**Given problem 1:** From the article on the Brad Mehldau album Anything Goes, list every song the text names, along with the songwriter or artist it credits for each.
**Given problem 2:** Using the article on the Brad Mehldau album Anything Goes, explain why the album's title track carries the same name as a Cole Porter song.
**Given problem 3:** Write what comes next in the article on the Brad Mehldau album Anything Goes, starting right after its final sentence.

**Document segment:**
------------------------------------

Studio album by Brad Mehldau
- Released: February 24, 2004
- Recorded: October 8–9, 2002
- Studio: Avatar (New York City)
- Genre: Jazz
- Length: 62:59
- Label: Warner Bros.
- Producer: Matt Pierson, Brad Mehldau

Brad Mehldau chronology
| Largo (2002) | Anything Goes (2002) | Live in Tokyo (2003) |

= Anything Goes (Brad Mehldau album) =

Anything Goes is a contemporary jazz album by the Brad Mehldau trio. The title track is Cole Porter's "Anything Goes" arranged for the trio. The album, like many of Mehldau's other albums, contains several jazz arrangements of pop/rock songs, including "Still Crazy After All These Years" by Paul Simon, and "Everything in Its Right Place" by Radiohead.

------------------------------------

[Dataset rows]
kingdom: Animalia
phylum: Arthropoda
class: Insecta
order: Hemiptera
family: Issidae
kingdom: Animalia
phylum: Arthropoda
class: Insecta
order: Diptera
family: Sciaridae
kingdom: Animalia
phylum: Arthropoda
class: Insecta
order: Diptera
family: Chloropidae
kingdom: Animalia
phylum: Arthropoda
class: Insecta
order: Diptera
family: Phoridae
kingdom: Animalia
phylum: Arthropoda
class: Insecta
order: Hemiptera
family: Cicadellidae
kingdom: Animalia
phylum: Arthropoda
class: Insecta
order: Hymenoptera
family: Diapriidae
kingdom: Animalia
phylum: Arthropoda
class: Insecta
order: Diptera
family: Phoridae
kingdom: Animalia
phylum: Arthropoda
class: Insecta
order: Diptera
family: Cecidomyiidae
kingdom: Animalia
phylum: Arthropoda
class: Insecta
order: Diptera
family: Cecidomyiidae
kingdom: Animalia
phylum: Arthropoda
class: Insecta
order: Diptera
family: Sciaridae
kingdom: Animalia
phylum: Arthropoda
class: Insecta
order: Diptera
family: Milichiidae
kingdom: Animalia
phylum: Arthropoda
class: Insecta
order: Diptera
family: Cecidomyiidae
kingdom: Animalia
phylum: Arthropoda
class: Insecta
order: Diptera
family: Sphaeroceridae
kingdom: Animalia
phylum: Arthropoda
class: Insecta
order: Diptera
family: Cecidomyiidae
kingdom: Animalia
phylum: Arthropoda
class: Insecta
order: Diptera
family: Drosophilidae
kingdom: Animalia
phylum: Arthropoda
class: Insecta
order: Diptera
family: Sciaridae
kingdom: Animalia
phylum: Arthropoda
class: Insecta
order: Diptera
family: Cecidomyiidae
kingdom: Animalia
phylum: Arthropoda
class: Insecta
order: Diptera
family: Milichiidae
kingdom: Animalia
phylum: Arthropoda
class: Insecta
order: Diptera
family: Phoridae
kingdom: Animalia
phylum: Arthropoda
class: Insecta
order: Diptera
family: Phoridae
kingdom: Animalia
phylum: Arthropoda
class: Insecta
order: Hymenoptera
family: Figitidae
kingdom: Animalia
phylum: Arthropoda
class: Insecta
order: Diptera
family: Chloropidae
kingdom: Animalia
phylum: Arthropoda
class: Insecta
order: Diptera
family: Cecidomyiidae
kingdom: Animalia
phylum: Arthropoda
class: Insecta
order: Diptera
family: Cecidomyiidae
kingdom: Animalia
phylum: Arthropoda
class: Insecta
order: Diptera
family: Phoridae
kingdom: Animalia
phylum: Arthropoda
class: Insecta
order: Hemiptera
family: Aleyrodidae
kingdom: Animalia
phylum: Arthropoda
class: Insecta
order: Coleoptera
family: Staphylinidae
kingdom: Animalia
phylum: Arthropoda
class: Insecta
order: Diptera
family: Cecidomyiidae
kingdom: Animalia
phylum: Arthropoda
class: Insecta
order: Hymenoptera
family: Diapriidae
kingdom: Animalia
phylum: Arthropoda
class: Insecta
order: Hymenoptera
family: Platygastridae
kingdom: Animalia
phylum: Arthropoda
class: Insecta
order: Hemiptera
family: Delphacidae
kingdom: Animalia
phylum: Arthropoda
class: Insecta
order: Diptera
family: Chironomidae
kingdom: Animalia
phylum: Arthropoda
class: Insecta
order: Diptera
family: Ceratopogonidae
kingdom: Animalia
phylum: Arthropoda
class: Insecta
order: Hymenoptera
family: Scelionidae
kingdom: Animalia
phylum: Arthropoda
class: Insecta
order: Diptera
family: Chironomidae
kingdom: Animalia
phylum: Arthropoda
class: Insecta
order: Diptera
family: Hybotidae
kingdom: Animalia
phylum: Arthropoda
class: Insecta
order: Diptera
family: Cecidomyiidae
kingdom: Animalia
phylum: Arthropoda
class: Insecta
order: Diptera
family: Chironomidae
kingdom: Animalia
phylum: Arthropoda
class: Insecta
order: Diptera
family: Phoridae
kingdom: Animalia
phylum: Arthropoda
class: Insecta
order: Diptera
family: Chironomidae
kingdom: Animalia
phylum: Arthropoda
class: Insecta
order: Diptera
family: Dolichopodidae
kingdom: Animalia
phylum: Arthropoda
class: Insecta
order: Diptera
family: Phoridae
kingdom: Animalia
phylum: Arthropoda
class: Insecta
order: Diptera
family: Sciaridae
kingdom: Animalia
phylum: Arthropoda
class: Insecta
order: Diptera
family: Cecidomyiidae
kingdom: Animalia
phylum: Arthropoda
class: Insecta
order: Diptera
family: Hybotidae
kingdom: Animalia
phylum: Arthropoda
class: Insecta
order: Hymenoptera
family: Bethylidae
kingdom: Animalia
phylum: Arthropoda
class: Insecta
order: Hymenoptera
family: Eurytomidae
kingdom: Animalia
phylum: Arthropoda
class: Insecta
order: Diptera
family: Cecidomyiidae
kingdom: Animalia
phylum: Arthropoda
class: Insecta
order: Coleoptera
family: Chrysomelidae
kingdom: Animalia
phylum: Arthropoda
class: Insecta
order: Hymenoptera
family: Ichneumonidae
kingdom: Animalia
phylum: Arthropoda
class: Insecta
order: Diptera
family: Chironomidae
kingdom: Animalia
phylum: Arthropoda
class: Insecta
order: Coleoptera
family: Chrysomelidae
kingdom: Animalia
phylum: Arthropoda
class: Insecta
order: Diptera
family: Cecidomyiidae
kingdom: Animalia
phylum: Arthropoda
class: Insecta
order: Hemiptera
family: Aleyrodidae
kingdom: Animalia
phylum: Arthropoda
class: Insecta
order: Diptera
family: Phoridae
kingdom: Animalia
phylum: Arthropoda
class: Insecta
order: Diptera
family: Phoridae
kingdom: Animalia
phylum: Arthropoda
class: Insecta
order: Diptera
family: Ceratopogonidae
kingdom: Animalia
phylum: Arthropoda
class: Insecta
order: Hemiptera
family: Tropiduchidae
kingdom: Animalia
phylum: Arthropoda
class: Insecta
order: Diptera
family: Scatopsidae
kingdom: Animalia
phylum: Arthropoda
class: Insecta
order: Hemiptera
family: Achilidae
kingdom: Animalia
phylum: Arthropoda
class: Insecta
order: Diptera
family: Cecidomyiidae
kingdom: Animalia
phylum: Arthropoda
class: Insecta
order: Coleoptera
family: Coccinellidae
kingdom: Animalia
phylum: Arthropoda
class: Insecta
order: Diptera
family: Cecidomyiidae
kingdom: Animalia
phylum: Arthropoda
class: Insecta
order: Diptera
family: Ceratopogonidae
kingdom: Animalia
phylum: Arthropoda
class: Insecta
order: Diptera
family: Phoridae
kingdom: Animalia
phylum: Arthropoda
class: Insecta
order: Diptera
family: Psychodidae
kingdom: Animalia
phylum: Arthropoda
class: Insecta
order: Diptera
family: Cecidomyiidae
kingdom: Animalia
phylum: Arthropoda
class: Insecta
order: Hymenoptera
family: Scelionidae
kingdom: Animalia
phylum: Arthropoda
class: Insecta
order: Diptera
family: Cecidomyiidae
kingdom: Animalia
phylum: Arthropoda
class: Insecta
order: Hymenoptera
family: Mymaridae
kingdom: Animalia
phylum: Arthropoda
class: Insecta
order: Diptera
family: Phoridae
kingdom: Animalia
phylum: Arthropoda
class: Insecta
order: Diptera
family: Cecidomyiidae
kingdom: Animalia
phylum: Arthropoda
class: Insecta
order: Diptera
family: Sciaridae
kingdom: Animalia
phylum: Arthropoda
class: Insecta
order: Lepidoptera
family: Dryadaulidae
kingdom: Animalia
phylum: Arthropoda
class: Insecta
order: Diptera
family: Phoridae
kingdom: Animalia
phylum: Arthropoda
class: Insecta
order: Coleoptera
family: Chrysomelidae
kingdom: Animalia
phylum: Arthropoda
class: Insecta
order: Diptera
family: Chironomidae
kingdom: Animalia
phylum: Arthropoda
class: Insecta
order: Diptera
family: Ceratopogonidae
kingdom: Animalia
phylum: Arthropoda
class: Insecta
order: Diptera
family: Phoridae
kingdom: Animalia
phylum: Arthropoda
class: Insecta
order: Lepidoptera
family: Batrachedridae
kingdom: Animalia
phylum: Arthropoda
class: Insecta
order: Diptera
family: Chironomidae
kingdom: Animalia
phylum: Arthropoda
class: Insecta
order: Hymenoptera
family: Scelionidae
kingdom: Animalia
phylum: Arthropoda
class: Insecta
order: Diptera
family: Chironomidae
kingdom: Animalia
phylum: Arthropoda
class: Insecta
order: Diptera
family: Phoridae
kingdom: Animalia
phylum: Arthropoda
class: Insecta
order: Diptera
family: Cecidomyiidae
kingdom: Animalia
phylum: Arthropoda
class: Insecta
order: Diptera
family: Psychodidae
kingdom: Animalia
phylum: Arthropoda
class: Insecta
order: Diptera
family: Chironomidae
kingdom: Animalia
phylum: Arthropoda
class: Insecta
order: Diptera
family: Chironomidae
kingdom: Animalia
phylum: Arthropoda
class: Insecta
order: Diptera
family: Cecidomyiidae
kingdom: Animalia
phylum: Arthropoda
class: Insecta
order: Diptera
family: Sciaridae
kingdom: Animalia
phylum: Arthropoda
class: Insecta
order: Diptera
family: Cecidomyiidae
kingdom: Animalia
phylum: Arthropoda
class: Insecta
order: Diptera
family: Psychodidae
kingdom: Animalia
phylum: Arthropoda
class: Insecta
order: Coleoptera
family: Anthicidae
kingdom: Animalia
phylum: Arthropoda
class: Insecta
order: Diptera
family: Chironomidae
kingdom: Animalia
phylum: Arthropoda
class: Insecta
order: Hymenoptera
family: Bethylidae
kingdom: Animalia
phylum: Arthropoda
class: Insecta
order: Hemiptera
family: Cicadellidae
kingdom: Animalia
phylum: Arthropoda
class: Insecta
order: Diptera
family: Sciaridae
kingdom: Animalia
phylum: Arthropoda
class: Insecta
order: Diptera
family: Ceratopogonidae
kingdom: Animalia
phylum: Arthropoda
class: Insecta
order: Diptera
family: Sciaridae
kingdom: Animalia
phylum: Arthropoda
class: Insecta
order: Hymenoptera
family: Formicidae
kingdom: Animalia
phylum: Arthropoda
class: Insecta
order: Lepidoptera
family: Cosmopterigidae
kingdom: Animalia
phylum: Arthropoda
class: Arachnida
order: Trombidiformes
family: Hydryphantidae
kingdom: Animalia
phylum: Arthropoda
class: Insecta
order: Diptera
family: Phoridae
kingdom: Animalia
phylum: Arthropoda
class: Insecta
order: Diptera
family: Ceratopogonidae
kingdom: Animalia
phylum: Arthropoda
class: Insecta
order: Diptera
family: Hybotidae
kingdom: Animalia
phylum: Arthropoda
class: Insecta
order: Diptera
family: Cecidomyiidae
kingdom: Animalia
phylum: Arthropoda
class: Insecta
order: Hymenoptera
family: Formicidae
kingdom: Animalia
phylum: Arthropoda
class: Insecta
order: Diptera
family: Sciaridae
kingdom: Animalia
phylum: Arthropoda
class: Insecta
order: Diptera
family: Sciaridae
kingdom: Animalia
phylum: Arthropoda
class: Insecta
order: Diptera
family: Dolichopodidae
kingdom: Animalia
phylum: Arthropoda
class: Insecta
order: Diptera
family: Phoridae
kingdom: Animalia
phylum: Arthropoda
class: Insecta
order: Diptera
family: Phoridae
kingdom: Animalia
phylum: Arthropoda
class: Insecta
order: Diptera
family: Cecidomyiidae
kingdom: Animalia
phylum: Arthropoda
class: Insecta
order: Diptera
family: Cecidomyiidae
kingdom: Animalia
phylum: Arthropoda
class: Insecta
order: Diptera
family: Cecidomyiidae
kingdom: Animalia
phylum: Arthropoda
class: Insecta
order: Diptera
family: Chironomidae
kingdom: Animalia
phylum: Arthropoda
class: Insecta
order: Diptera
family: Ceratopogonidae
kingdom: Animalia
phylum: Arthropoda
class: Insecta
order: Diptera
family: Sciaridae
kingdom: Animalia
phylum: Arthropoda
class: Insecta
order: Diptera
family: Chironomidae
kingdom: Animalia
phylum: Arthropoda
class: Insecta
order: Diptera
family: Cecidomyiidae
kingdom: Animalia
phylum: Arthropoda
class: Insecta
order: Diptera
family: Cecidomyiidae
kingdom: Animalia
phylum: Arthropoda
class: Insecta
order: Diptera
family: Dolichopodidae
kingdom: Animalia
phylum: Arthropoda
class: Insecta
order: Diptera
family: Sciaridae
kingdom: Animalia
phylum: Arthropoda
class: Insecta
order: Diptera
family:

------------------------------------

**Written response 1:**
- "Anything Goes" by Cole Porter
- "Still Crazy After All These Years" by Paul Simon
- "Everything in Its Right Place" by Radiohead

**Written response 2:** The title track is Cole Porter's "Anything Goes" itself, arranged for the Brad Mehldau trio. The track therefore keeps the name of the Porter song it is based on.

**Written response 3:**
Professional ratings
Review scores
| Source | Rating |
| AllMusic | Star |
| The Guardian | Star |
| Now | Star |
| The Penguin Guide to Jazz | Star |
| Pitchfork | 7.8/10 |
| Tom Hull | B+ |

==Reception==
Tim Perlich of Now stated, "Jazz pianist Brad Mehldau has never been much of a risk-taker, preferring instead to straddle the thin line that divides the progressively minded traditionalists and the conservative modernists. On the disappointing Anything Goes, Mehldau surrenders to his commercial impulses and adopts the clichéd contemporary pop-jazz album formula." John Fordham of The Guardian wrote, "As before, it's a mix of standards, quirkily personal choices and a Radiohead theme, but Anything Goes is likely to rank very high in the Mehldau trio list." Matt Collar of AllMusic commented, " Anything Goes moves from the expected to the inspired and that alone makes this worth a listen."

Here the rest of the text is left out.